DESCRIPTION OF THE TASK >> Pull every line containing "away" from the entries.

STUDY MATERIAL >>
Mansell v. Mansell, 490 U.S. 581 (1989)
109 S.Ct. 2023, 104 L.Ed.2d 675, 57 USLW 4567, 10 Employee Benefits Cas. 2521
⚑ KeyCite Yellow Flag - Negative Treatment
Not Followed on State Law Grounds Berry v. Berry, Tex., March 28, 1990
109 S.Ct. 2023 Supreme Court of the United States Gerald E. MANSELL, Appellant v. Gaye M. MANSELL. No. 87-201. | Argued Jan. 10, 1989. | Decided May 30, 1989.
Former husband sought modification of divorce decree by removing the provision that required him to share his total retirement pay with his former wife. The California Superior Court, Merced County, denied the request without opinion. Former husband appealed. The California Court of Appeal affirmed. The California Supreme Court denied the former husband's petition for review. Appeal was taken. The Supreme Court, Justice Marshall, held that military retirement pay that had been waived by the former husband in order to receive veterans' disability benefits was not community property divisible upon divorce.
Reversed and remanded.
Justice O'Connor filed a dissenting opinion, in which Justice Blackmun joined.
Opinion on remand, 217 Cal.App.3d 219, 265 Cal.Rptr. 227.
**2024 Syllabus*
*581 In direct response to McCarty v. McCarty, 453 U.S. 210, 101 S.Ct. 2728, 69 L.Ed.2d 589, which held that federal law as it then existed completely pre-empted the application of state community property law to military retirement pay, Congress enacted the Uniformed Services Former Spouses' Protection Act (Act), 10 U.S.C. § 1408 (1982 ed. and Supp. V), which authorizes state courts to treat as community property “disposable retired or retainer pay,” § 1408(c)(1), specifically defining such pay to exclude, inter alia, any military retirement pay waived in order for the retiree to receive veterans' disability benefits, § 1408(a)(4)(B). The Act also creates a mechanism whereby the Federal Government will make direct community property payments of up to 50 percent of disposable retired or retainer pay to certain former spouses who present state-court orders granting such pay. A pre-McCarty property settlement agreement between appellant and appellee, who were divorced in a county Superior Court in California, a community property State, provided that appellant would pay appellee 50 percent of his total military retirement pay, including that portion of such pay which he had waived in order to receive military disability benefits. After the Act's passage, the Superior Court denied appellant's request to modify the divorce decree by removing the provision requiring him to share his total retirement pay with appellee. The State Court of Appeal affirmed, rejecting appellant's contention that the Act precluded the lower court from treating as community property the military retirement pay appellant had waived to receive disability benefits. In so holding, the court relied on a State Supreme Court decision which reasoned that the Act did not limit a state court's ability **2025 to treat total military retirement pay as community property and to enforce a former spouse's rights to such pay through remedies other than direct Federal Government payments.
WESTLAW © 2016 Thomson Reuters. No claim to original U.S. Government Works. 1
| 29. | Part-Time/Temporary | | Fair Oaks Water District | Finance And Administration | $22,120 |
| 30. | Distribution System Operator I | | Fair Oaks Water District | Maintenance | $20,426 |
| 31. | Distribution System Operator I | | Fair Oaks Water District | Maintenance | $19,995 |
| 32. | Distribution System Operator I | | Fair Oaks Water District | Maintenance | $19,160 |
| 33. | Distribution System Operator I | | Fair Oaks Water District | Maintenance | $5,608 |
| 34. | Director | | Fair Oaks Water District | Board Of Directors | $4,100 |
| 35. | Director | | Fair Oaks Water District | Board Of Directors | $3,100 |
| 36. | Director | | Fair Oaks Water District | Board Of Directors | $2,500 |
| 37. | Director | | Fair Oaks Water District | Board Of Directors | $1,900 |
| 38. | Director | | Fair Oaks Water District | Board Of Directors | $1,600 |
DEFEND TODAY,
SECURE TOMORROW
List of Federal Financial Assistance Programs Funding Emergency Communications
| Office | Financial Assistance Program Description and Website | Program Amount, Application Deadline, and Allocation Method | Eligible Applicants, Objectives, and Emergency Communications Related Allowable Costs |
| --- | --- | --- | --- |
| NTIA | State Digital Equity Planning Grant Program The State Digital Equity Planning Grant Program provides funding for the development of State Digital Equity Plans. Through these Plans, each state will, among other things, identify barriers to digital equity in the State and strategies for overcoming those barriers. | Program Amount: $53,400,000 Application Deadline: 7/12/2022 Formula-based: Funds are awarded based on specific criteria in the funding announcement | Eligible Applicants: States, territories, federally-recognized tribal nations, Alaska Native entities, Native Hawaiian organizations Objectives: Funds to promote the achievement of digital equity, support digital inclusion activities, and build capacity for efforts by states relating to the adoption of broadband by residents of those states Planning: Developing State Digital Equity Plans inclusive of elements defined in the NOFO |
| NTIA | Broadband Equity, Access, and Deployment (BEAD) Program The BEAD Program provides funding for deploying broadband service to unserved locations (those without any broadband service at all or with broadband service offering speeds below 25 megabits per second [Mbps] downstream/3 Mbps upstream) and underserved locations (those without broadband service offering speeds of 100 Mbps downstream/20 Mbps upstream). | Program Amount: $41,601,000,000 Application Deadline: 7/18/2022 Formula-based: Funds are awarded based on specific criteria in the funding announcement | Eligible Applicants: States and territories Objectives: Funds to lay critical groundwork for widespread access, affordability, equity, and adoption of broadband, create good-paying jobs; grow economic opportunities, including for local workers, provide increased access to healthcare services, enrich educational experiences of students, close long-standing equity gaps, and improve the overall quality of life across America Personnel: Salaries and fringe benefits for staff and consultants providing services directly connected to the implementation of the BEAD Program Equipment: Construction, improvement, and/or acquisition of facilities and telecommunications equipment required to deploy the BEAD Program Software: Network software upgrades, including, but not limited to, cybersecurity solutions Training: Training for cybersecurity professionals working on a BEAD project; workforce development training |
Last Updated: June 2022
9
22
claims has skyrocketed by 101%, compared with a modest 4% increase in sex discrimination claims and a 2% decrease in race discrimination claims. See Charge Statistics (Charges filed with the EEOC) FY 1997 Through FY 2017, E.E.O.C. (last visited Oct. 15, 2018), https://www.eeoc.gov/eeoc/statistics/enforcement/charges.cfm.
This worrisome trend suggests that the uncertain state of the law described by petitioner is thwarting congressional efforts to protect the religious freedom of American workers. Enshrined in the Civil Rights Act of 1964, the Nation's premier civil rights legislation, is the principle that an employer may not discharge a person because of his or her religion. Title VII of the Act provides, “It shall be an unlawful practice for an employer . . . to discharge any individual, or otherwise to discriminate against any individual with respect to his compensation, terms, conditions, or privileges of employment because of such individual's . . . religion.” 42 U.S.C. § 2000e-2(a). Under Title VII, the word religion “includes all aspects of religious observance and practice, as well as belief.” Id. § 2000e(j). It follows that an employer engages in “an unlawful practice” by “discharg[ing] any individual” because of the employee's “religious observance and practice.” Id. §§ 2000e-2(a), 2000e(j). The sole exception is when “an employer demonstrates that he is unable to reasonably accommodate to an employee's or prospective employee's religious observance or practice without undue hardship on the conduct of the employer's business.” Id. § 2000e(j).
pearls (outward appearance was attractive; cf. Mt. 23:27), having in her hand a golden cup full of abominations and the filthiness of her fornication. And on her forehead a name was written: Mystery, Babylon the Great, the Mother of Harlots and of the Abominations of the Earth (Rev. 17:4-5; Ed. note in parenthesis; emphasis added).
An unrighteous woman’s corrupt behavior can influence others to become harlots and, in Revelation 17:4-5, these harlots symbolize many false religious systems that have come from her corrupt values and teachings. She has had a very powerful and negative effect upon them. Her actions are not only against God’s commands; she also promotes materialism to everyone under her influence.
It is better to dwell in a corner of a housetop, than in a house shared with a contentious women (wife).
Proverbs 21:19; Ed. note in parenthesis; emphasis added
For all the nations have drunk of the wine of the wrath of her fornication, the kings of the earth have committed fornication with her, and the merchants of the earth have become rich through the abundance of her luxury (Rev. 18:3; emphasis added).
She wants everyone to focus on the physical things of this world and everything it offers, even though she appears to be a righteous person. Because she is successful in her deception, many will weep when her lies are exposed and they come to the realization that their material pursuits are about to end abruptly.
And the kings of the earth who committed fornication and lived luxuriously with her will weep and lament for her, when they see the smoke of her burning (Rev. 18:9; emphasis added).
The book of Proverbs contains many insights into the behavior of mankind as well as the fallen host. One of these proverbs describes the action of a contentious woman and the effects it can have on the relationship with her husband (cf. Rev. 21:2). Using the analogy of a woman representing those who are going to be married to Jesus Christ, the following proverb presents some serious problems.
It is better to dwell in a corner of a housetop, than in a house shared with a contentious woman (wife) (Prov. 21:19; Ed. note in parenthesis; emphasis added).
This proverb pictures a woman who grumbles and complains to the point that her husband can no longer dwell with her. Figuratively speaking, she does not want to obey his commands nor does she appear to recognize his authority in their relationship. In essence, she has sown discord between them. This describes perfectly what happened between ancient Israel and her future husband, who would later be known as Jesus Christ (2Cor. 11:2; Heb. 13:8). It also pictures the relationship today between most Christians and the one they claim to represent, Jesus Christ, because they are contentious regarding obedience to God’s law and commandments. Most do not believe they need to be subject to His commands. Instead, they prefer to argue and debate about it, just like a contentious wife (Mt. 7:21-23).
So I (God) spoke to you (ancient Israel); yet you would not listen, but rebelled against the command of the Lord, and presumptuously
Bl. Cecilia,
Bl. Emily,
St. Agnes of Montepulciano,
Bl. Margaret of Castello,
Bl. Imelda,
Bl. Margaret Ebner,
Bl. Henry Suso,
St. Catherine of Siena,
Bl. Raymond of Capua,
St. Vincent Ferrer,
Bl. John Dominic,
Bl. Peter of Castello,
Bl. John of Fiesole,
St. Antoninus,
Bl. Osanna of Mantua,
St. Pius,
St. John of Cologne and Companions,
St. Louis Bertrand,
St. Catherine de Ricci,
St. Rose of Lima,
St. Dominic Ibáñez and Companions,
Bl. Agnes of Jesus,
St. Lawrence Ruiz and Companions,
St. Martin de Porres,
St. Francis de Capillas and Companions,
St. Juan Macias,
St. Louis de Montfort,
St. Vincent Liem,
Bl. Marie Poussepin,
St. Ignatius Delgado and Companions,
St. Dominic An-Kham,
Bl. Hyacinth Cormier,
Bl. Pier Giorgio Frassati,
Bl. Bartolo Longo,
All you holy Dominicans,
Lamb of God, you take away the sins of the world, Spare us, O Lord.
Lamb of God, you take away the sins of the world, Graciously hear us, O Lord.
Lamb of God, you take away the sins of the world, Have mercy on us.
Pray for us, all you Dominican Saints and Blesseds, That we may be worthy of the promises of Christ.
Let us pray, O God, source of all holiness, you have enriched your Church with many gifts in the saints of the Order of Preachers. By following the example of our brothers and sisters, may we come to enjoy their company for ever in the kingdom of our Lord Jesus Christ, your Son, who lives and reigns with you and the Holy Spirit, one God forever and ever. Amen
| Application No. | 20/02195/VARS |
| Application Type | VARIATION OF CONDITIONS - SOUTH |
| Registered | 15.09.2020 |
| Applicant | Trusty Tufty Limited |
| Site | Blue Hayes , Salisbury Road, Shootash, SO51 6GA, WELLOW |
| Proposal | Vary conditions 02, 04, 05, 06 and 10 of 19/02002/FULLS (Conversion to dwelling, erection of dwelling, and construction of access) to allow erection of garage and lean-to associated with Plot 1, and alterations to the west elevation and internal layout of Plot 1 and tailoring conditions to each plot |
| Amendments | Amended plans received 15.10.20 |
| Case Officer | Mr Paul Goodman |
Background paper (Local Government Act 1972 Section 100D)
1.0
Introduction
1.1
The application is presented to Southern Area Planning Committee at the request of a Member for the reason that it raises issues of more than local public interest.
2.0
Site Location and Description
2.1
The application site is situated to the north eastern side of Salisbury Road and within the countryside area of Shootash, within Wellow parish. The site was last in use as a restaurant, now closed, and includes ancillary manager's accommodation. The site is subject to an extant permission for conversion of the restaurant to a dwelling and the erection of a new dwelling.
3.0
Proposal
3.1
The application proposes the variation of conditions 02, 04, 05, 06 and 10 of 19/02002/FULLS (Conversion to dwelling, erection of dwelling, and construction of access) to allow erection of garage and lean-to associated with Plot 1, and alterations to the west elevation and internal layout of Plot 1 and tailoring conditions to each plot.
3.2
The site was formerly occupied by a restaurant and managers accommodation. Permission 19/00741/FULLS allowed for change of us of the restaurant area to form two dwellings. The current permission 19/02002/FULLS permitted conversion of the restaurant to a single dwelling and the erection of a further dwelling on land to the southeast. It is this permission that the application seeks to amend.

TASK OUTPUT >>
Lamb of God, you take away the sins of the world, Spare us, O Lord.
Lamb of God, you take away the sins of the world, Graciously hear us, O Lord.
Lamb of God, you take away the sins of the world, Have mercy on us.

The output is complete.